▸ **SHORT EXERCISE**
Copy out every line of the items below word for word, leaving out the pictures.

Data items
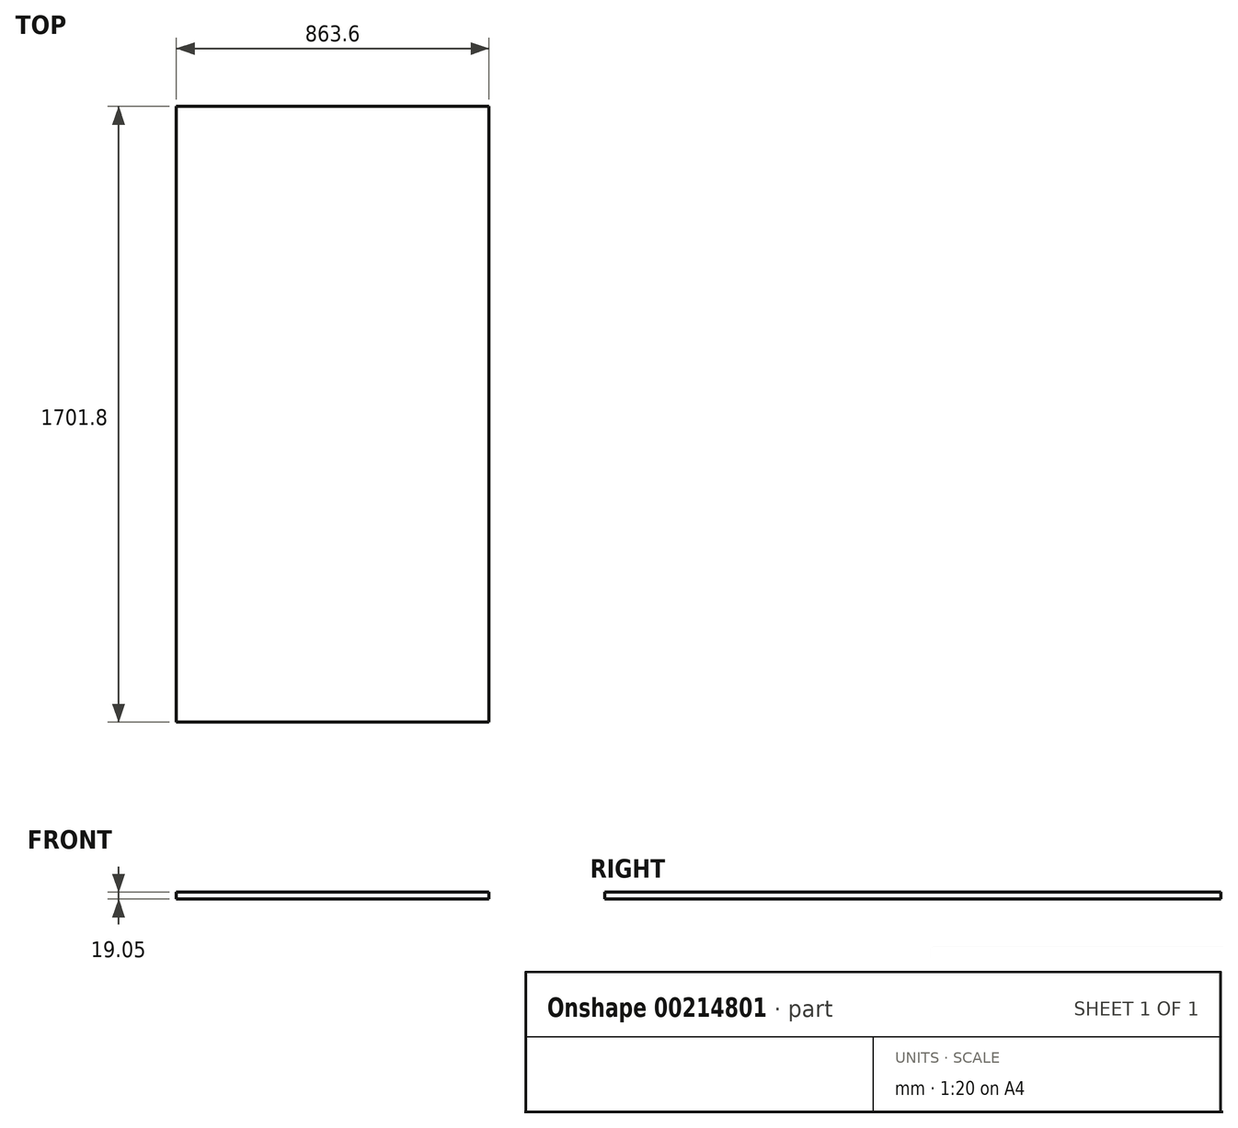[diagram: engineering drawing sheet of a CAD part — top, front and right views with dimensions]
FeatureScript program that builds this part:
annotation { "Feature Type Name" : "Feature", "Feature Type Description" : "" }
export const myFeature = defineFeature(function(context is Context, id is Id, definition is map)
    precondition{}
    {
        {
            var Q0;
            Q0=qCreatedBy(makeId("Top.planeOp"),FACE);
            var sketch = newSketch(context, id + "F0", { "sketchPlane" : qUnion([Q0])});
            skLineSegment(sketch, "E0.bottom", {"start": v(0, 0) * mm, "end": v(863.6, 0) * mm});
            skLineSegment(sketch, "E0.top", {"start": v(0, -1701.8) * mm, "end": v(863.6, -1701.8) * mm});
            skLineSegment(sketch, "E0.left", {"start": v(0, 0) * mm, "end": v(0, -1701.8) * mm});
            skLineSegment(sketch, "E0.right", {"start": v(863.6, 0) * mm, "end": v(863.6, -1701.8) * mm});
            skSolve(sketch);
        }
        {
            var Q0;
            Q0=makeQuery(id+"F0.imprint","IMPRINT",FACE,{"disambiguationData":[TD([[makeQuery(id+"F0.imprint","IMPRINT",EDGE,{"derivedFrom":sQuery(id+"F0.wireOp",EDGE,"E0.bottom")}),-1.0]])]});
            extrude(context, id + "F1", {"entities" : qUnion([Q0]), "depth" : 19.05 * mm});
        }
    });
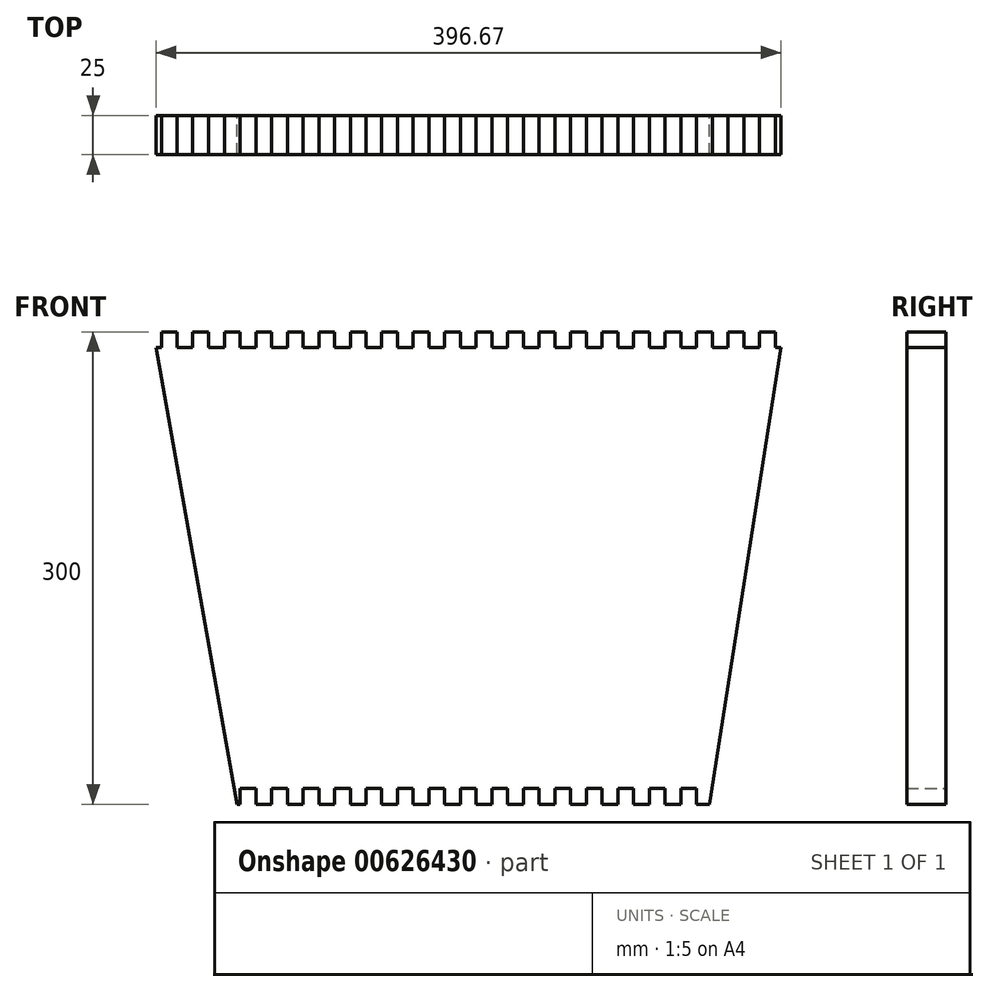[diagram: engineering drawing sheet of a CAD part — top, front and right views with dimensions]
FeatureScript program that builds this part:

▸ **RESULT FOR THIS TASK**
[diagram: engineering drawing sheet of a CAD part — top, front and right views with dimensions]
FeatureScript program that builds this part:
annotation { "Feature Type Name" : "Feature", "Feature Type Description" : "" }
export const myFeature = defineFeature(function(context is Context, id is Id, definition is map)
    precondition{}
    {
        {
            var Q0;
            Q0=qCreatedBy(makeId("Top.planeOp"),FACE);
            var sketch = newSketch(context, id + "F0", { "sketchPlane" : qUnion([Q0])});
            skLineSegment(sketch, "E0.bottom", {"start": v(0, 0) * mm, "end": v(863.6, 0) * mm});
            skLineSegment(sketch, "E0.top", {"start": v(0, -1701.8) * mm, "end": v(863.6, -1701.8) * mm});
            skLineSegment(sketch, "E0.left", {"start": v(0, 0) * mm, "end": v(0, -1701.8) * mm});
            skLineSegment(sketch, "E0.right", {"start": v(863.6, 0) * mm, "end": v(863.6, -1701.8) * mm});
            skSolve(sketch);
        }
        {
            var Q0;
            Q0=makeQuery(id+"F0.imprint","IMPRINT",FACE,{"disambiguationData":[TD([[makeQuery(id+"F0.imprint","IMPRINT",EDGE,{"derivedFrom":sQuery(id+"F0.wireOp",EDGE,"E0.bottom")}),-1.0]])]});
            extrude(context, id + "F1", {"entities" : qUnion([Q0]), "depth" : 19.05 * mm});
        }
    });
[diagram: engineering drawing sheet of a CAD part — top, front and right views with dimensions]
FeatureScript program that builds this part:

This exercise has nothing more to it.